Regents launch pilot program for new tuition-setting process

The Arizona Board of Regents has approved a pilot plan for setting tuition that would establish a range for tuition increases for continuing students, beginning with the 2009-2010 school year.

The pilot plan, approved at the regents Aug. 14-15 meeting on campus, provides more regent input on the front-end of the tuition process. In the past, the three state universities submitted tuition recommendations to the Board of Regents for input.

The regents’ proposed tuition parameters would limit tuition increases for continuing students to the top of the bottom third of 50 senior public universities nationwide to which the Arizona universities compare themselves. This is the parameter the universities currently use to establish the upper limit of tuition increases. Another option proposed by the regents would limit tuition increases to the rise in cost of living.

The regents will adopt the tuition parameters in September. The universities will announce their tuition plans in November, followed by a tri-university tuition hearing. The regents will vote on tuition in December.

As part of the tuition-setting process, the regents also will consider such factors as the ability of Arizona families to pay, funding needs of the universities and the share of responsibility between the state and students.

Considerable discussion ensued about developing a better list of 50 true peer institutions and of the need to move beyond viewing tuition solely in terms of cost.

In other action, David Bousquet, vice president for Enrollment Management and Student Affairs, made a presentation about NAU’s impressive growth and its block tuition program.

Bousquet anticipates another record enrollment of freshmen on the Flagstaff campus this fall and noted that freshman enrollment on the Flagstaff campus may be up as much as 60 percent this fall over fall 2002 freshmen.

This also is the first year of NAU’s new block tuition program, which guarantees the same tuition rate for eight semesters for new, full-time freshmen and transfer students. Block tuition, Bousquet said, “speaks directly to the issue of affordability, provides much-need predictability and a tangible incentive for students to finish in four years.”

Bousquet emphasized that block tuition establishes a tuition rate; it does not raise tuition. Block tuition sets a tuition rate for four years. Tuition increases apply to continuing students who have chosen not to participate in the block tuition program.

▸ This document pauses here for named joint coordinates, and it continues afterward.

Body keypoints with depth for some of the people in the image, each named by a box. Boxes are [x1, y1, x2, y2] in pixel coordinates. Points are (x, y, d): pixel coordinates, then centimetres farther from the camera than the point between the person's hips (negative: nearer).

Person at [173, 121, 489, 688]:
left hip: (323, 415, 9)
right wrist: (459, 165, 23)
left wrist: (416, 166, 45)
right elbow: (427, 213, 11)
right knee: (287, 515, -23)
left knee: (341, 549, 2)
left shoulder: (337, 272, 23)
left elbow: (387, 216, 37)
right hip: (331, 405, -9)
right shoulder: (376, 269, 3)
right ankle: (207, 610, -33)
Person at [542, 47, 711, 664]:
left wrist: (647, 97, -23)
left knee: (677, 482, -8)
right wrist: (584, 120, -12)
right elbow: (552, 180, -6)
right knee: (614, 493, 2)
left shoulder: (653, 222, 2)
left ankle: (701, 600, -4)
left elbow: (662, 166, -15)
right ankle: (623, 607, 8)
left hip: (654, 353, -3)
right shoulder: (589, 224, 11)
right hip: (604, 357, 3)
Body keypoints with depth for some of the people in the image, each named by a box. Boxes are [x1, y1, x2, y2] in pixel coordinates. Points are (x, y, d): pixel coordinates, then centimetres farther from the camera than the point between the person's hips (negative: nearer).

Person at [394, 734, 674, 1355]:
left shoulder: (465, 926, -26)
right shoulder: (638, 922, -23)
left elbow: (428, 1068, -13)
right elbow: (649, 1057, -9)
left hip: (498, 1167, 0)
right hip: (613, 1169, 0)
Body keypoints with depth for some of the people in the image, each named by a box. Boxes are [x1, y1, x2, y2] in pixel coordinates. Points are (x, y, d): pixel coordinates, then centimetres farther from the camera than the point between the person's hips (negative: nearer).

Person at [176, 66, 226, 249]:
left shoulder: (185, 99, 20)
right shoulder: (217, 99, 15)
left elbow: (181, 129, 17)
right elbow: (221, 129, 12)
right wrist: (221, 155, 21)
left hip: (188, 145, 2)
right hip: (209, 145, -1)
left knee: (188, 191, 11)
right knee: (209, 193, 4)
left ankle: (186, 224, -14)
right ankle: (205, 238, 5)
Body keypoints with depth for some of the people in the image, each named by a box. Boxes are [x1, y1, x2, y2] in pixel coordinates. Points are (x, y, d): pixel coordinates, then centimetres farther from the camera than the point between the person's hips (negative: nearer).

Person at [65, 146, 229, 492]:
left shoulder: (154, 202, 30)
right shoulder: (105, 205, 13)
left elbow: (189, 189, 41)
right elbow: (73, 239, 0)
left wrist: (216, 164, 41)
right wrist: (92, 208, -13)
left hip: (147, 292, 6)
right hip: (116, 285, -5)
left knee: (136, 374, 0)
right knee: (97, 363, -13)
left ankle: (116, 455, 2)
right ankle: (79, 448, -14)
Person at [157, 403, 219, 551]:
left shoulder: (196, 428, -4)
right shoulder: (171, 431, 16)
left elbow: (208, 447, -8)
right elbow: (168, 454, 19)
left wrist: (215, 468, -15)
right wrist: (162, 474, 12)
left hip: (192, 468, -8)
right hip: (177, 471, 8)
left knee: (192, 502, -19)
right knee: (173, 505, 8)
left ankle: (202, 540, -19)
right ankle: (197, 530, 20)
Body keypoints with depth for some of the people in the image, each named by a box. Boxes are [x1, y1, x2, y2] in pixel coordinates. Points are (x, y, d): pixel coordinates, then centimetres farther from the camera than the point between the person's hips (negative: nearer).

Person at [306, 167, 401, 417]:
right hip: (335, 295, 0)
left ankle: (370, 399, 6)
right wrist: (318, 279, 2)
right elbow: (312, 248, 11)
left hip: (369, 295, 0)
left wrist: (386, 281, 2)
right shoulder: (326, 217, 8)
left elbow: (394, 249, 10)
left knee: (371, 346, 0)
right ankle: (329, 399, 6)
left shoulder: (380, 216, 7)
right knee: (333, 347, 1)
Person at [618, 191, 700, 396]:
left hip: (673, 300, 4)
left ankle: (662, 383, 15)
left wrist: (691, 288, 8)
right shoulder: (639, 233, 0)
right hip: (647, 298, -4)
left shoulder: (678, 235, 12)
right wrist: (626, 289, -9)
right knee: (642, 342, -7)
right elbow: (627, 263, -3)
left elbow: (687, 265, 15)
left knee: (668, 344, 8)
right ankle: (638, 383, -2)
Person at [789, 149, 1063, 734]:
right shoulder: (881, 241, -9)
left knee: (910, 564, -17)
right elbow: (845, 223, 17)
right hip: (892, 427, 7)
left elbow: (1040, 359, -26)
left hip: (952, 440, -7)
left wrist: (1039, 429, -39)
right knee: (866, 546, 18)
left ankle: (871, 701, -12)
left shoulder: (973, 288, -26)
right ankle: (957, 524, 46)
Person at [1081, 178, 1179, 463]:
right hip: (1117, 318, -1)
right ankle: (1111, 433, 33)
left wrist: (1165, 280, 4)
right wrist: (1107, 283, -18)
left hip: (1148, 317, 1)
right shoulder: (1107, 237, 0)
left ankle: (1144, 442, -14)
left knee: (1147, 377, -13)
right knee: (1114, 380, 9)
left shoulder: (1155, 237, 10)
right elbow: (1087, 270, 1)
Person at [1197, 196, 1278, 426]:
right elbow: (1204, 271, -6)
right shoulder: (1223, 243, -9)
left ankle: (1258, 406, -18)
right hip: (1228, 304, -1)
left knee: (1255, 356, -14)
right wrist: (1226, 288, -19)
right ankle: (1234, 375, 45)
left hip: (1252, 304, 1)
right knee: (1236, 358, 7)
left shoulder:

At the end of Bousquet’s presentation, Regent Ernest Calderón noted, “This is tremendous. Students and parents have embraced NAU, and you only embrace something you love.”

The regents also participated in a video discussion with Travis Reindl, program director of Jobs for the Future, who leads a national initiative focused on improving college access and affordability called “Making Opportunity Affordable,” funded by the Lumina Foundation for Education.

The regents have established productivity—specifically, producing more degrees with greater efficiency and without sacrificing quality—as one of the goals in its 2020 strategic plan. Gov. Janet Napolitano also had requested that the universities undertake an efficiency review, similar to a program she established for state agencies in 2003.

The focus in higher education should be on the “end game” of producing a more educated population and not on price or tuition, Reindl said. He noted that NAU is on the cutting edge of innovation in producing more educational capital—college graduates—through its collaboration with community colleges.

Reindl advised that as the Board of Regents looks to enhance productivity it ensures quality, it be clear about its purpose to increase the number of Arizonans with baccalaureate degrees and that it work with the Legislature to pursue a pledge of good faith that dollars saved by the universities be reinvested in established priorities.